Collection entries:
— BEGIN —

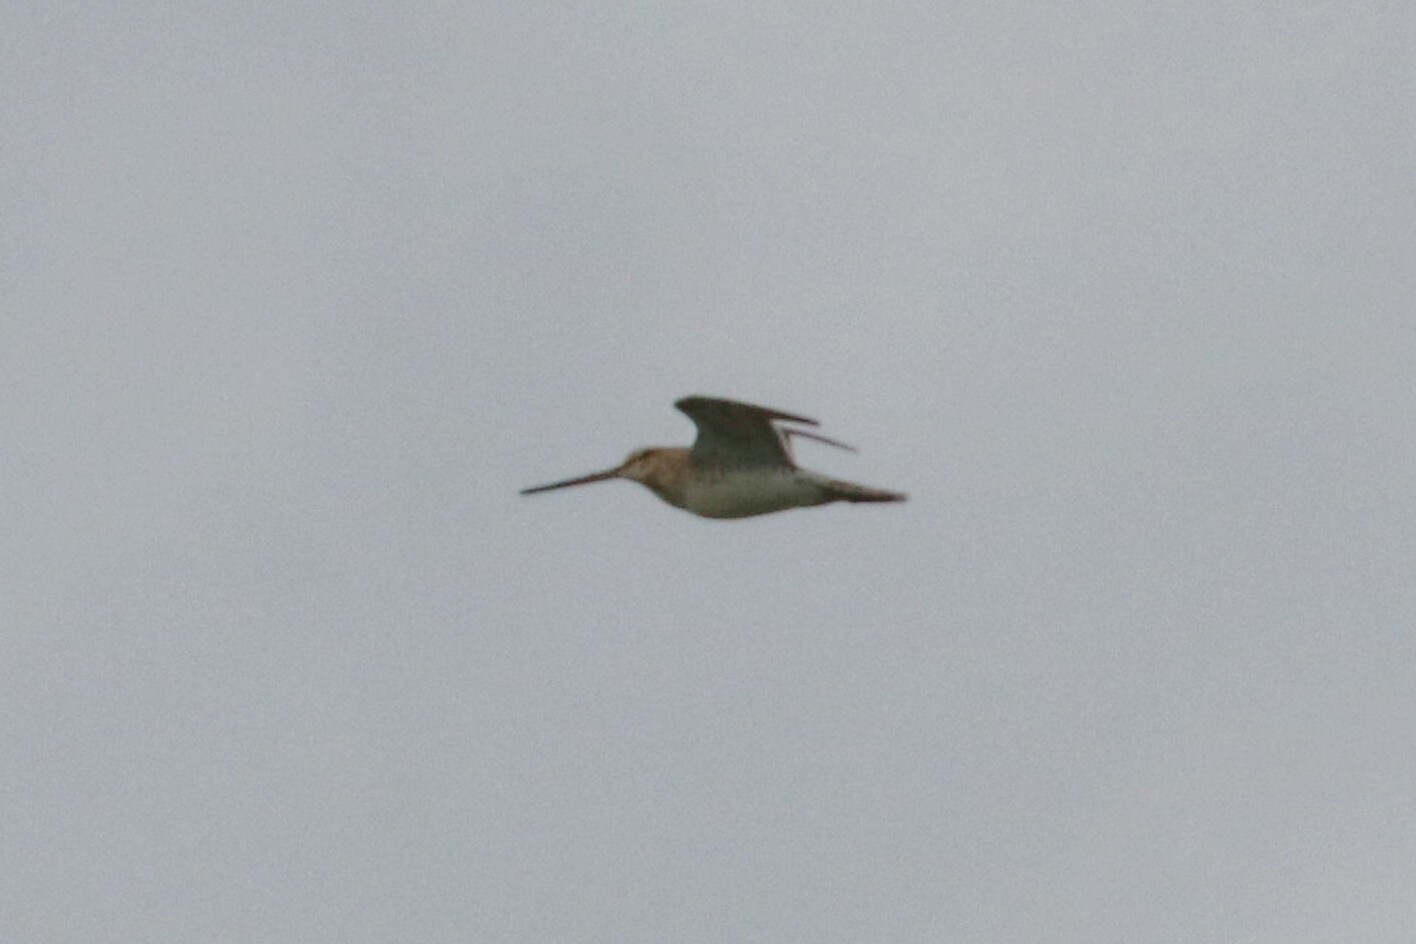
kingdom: Animalia
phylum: Chordata
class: Aves
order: Charadriiformes
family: Scolopacidae
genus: Gallinago
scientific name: Gallinago gallinago
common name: Common snipe
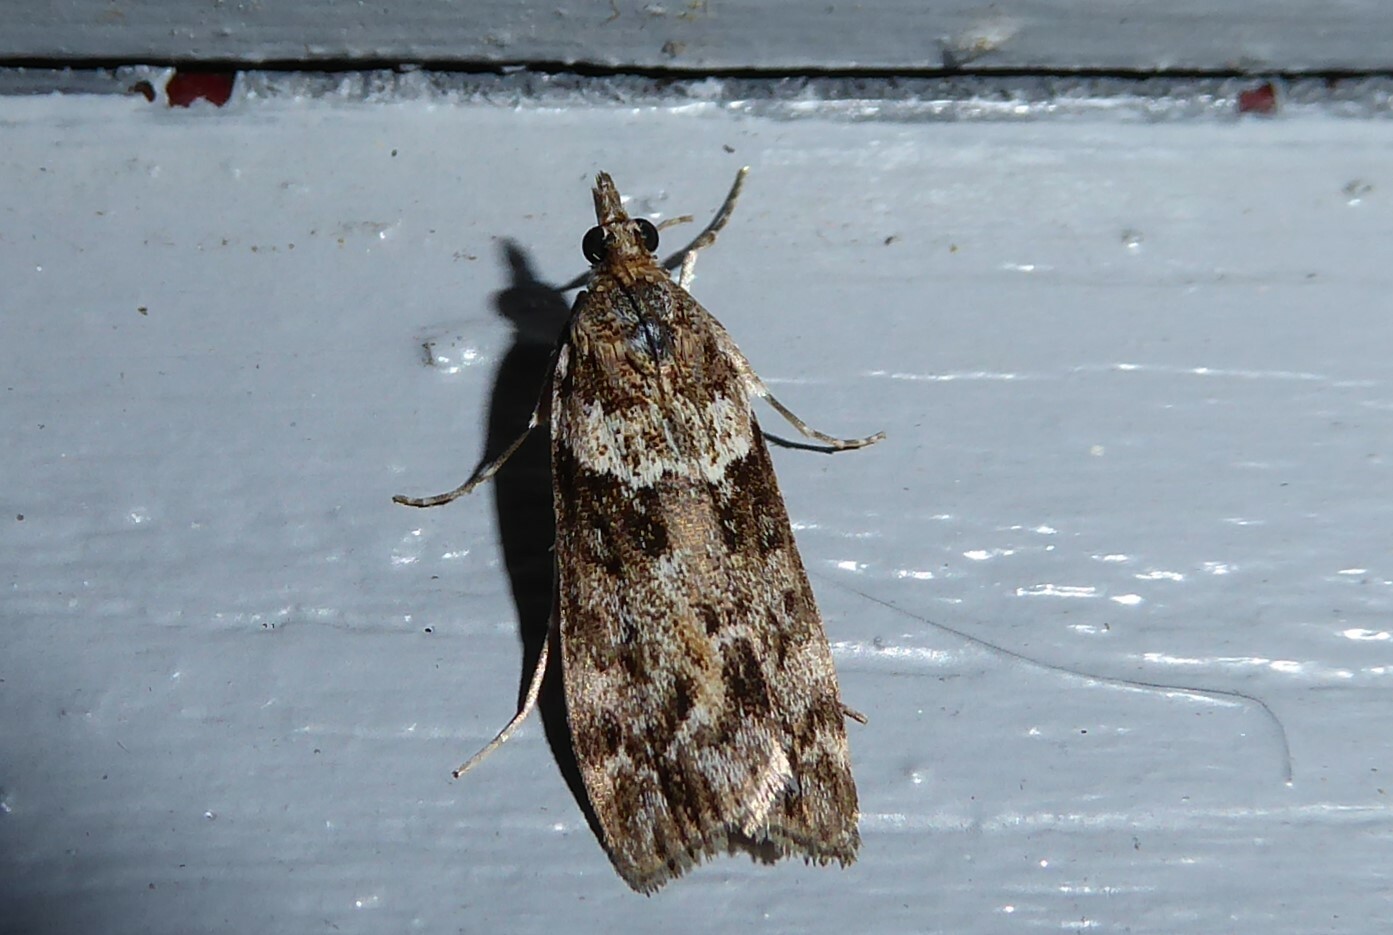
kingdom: Animalia
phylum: Arthropoda
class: Insecta
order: Lepidoptera
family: Crambidae
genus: Eudonia
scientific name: Eudonia submarginalis
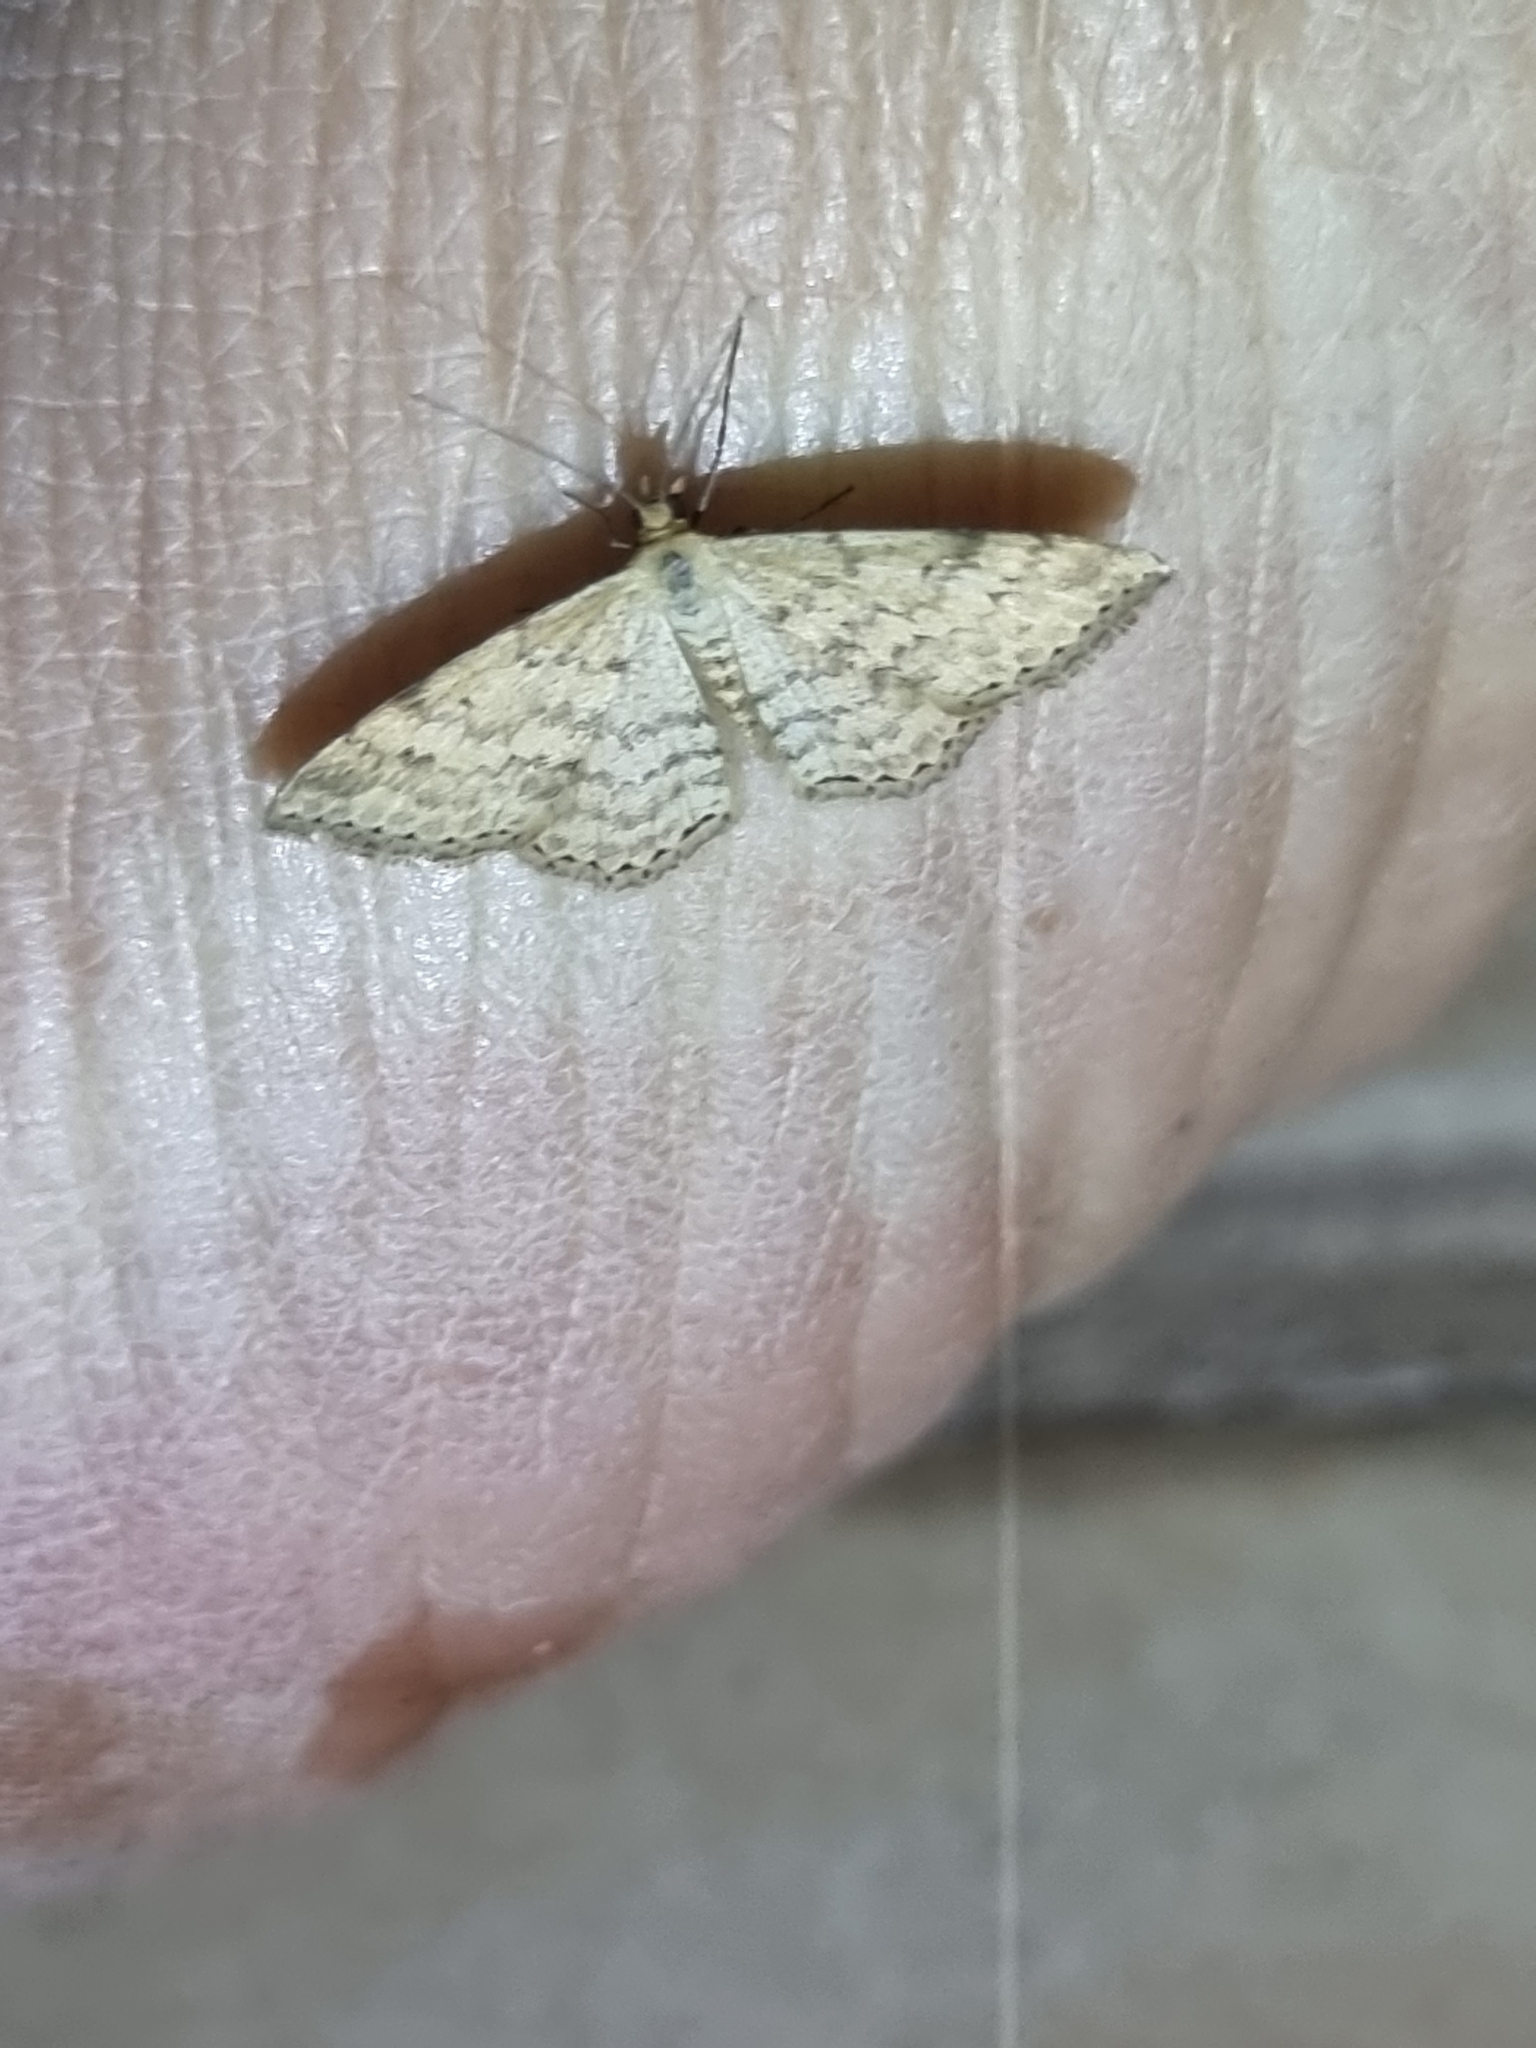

— END —

- [Requirement]: Copy out every line of the listing word for word, leaving out the pictures.

- [The response]:
kingdom: Animalia
phylum: Chordata
class: Aves
order: Charadriiformes
family: Scolopacidae
genus: Gallinago
scientific name: Gallinago gallinago
common name: Common snipe
kingdom: Animalia
phylum: Arthropoda
class: Insecta
order: Lepidoptera
family: Crambidae
genus: Eudonia
scientific name: Eudonia submarginalis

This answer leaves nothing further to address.